5 – 1, 2 – 5 – 1, 1 – 6 – 2 – 5, 3 – 6 – 2 – 5, 4major – 4minor – 3-6 – 2-5 – 1, etc.

These changes are in all the standards and I realized intuitively that I had to be able to hear, understand and even anticipate them in an instant. With that ability, I could hear and play the changes to standard tunes that I I’d never played before and/or, didn’t really know.  I tell my students all the time, you can only improvise as well as you can comp (or hear harmony).  The whole technical point musically of jazz improvisation is to interpret songs by depicting their chord progressions using instantaneously “composed” melodies.

Which brings me to task #2: The jazz language is just that, a language or a collection of melodies (some call them lines, phrases or licks), many that have remained and/or have been developed and evolved over jazz’s 100+ year history.  Knowing and playing them (verbatim or in essence) is the declaration of a player’s allegiance to the jazz culture – its history, practices and underlying, original meanings, feelings and purposes.  (More on that later.) When I was trying to figure out how to “play through changes,” the main thing that I wanted to do was to play lines like I heard them played on the records, in the right places (the correct harmonic situations) and with the right feeling and intention.

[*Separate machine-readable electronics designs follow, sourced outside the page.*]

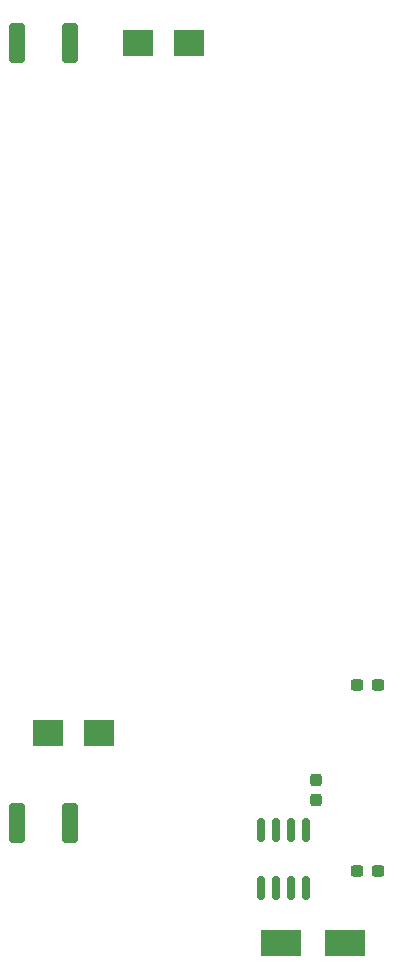
<source format=gbr>
%TF.GenerationSoftware,KiCad,Pcbnew,(6.0.8)*%
%TF.CreationDate,2022-11-09T11:36:30+07:00*%
%TF.ProjectId,SPEED_CONTROL,53504545-445f-4434-9f4e-54524f4c2e6b,rev?*%
%TF.SameCoordinates,Original*%
%TF.FileFunction,Paste,Bot*%
%TF.FilePolarity,Positive*%
%FSLAX46Y46*%
G04 Gerber Fmt 4.6, Leading zero omitted, Abs format (unit mm)*
G04 Created by KiCad (PCBNEW (6.0.8)) date 2022-11-09 11:36:30*
%MOMM*%
%LPD*%
G01*
G04 APERTURE LIST*
G04 Aperture macros list*
%AMRoundRect*
0 Rectangle with rounded corners*
0 $1 Rounding radius*
0 $2 $3 $4 $5 $6 $7 $8 $9 X,Y pos of 4 corners*
0 Add a 4 corners polygon primitive as box body*
4,1,4,$2,$3,$4,$5,$6,$7,$8,$9,$2,$3,0*
0 Add four circle primitives for the rounded corners*
1,1,$1+$1,$2,$3*
1,1,$1+$1,$4,$5*
1,1,$1+$1,$6,$7*
1,1,$1+$1,$8,$9*
0 Add four rect primitives between the rounded corners*
20,1,$1+$1,$2,$3,$4,$5,0*
20,1,$1+$1,$4,$5,$6,$7,0*
20,1,$1+$1,$6,$7,$8,$9,0*
20,1,$1+$1,$8,$9,$2,$3,0*%
G04 Aperture macros list end*
%ADD10R,2.500000X2.300000*%
%ADD11RoundRect,0.150000X0.150000X-0.825000X0.150000X0.825000X-0.150000X0.825000X-0.150000X-0.825000X0*%
%ADD12R,3.500000X2.300000*%
%ADD13RoundRect,0.237500X-0.300000X-0.237500X0.300000X-0.237500X0.300000X0.237500X-0.300000X0.237500X0*%
%ADD14RoundRect,0.250000X-0.400000X-1.450000X0.400000X-1.450000X0.400000X1.450000X-0.400000X1.450000X0*%
%ADD15RoundRect,0.237500X0.300000X0.237500X-0.300000X0.237500X-0.300000X-0.237500X0.300000X-0.237500X0*%
%ADD16RoundRect,0.237500X0.237500X-0.300000X0.237500X0.300000X-0.237500X0.300000X-0.237500X-0.300000X0*%
%ADD17RoundRect,0.250000X0.400000X1.450000X-0.400000X1.450000X-0.400000X-1.450000X0.400000X-1.450000X0*%
G04 APERTURE END LIST*
D10*
%TO.C,D4*%
X51190000Y-38100000D03*
X55490000Y-38100000D03*
%TD*%
D11*
%TO.C,U1*%
X65405000Y-109663000D03*
X64135000Y-109663000D03*
X62865000Y-109663000D03*
X61595000Y-109663000D03*
X61595000Y-104713000D03*
X62865000Y-104713000D03*
X64135000Y-104713000D03*
X65405000Y-104713000D03*
%TD*%
D12*
%TO.C,D5*%
X68740000Y-114300000D03*
X63340000Y-114300000D03*
%TD*%
D13*
%TO.C,C1*%
X69749500Y-108204000D03*
X71474500Y-108204000D03*
%TD*%
D14*
%TO.C,F2*%
X40955000Y-38100000D03*
X45405000Y-38100000D03*
%TD*%
D15*
%TO.C,C2*%
X71474500Y-92456000D03*
X69749500Y-92456000D03*
%TD*%
D10*
%TO.C,D2*%
X47870000Y-96520000D03*
X43570000Y-96520000D03*
%TD*%
D16*
%TO.C,C3*%
X66294000Y-102208500D03*
X66294000Y-100483500D03*
%TD*%
D17*
%TO.C,F1*%
X45405000Y-104140000D03*
X40955000Y-104140000D03*
%TD*%
M02*

</source>
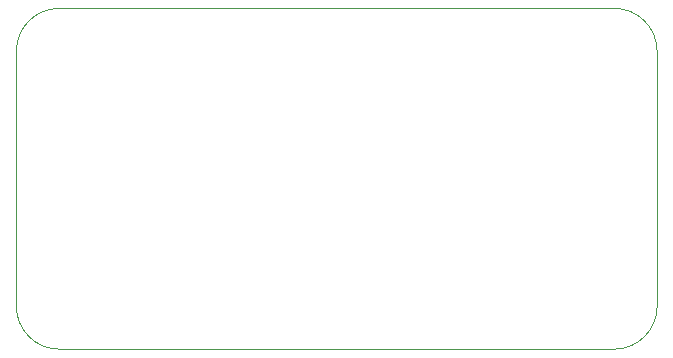
<source format=gm1>
G04 #@! TF.GenerationSoftware,KiCad,Pcbnew,9.0.6*
G04 #@! TF.CreationDate,2026-01-16T18:23:39-05:00*
G04 #@! TF.ProjectId,gps_2,6770735f-322e-46b6-9963-61645f706362,AA*
G04 #@! TF.SameCoordinates,Original*
G04 #@! TF.FileFunction,Profile,NP*
%FSLAX46Y46*%
G04 Gerber Fmt 4.6, Leading zero omitted, Abs format (unit mm)*
G04 Created by KiCad (PCBNEW 9.0.6) date 2026-01-16 18:23:39*
%MOMM*%
%LPD*%
G01*
G04 APERTURE LIST*
G04 #@! TA.AperFunction,Profile*
%ADD10C,0.050000*%
G04 #@! TD*
G04 APERTURE END LIST*
D10*
X184440877Y-125222000D02*
X184440950Y-103632012D01*
X130186828Y-103632000D02*
G75*
G02*
X133818877Y-99999928I3632072J0D01*
G01*
X130186826Y-125222002D02*
X130186828Y-103632000D01*
X133818875Y-128854051D02*
G75*
G02*
X130186849Y-125222002I25J3632051D01*
G01*
X133818877Y-100000000D02*
X180790134Y-99999997D01*
X180808875Y-128854050D02*
X133818875Y-128854050D01*
X184440928Y-125222002D02*
G75*
G02*
X180808879Y-128854028I-3632028J2D01*
G01*
X180790134Y-99999997D02*
G75*
G02*
X184440951Y-103631998I18766J-3632003D01*
G01*
M02*

</source>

In order to become fluid and to sound natural meant that I had to have at least a few melodic phrases that sounded like 2 – 5 (or 5) going to a major chord resolution. Likewise, I needed minor key resolution 2 – 5 (or 5 altered) sounding phrases, as well as lines that sounded like a major chord and ones that illustrated a minor chord, etc.

Putting the #1 and 2 components together was (and is) what “playing” is all about.  The development, maintenance and quest for variety and freedom within one’s vocabulary can last a lifetime.  However, first we should learn and understand that oftentimes, one note will make the color of the chord just perfectly and if we can hear how to “move around” using (hearing) just individual notes appropriately, we can play changes in that most simple, yet beautifully melodic way.  In fact, that is the cornerstone of playing lines, phrases and patterns successfully through changes: being able to hear which note(s) to start and end phrases with – which note will connect me to my next idea, the next chord or line?  Playing, no matter how complex (or fancy sounding) is only as tasteful as the choice of notes that start and finish phrases.  If that philosophy is the foundation of your solos, then even at a fairly novice level you can make correct and pleasing choices of colors (notes) over chords.   After that, no matter how much more you advance, the driving force of your playing will always be governed by that simple, musically intelligent, core aesthetic value.

12 thoughts on ““How Did You Learn to Play Through Changes?”

  1. Clifton Brown

    Great!
    Very informative.
    Thanks, every little bit of insight helps.

  2. dave askren

    A great article, it parallels my own ideas of musical development, but gives me another level of insight! A lot of what you say was taught to me at Berklee, by various teachers, as well as privately. So it tells me that “jazz education” isn’t really all bad, it is in the right direction! The last paragraph is a great summation, too – as that’s the stuff you really have to come to terms with on your own, no school can actually “teach” it to you! I already love your playing, but now I really respect you as an educator too. You have really put these thoughts together in such a logical, concise, easy to understand way. Keep up the good work, thank you!

  3. james yarbrough

    Very nice. Can you put a subscription option? Will be sharing!!!

  4. Christopher

    Thank you for posting! It has been a hurdle in my playing, and bit of a dilemma too! Your article better explains this subject than most that I’ve come across!

  5. Buford Noris

    Thanks for sharing, this is very helpful! I’m a longtime fan and would be interested in learning more. Do you do live video (ie Skype) lessons?

  6. Bobby Broom Post author

    Hey Buford, thanks. Yes, as a matter of fact I just started doing that recently. It’s pretty cool.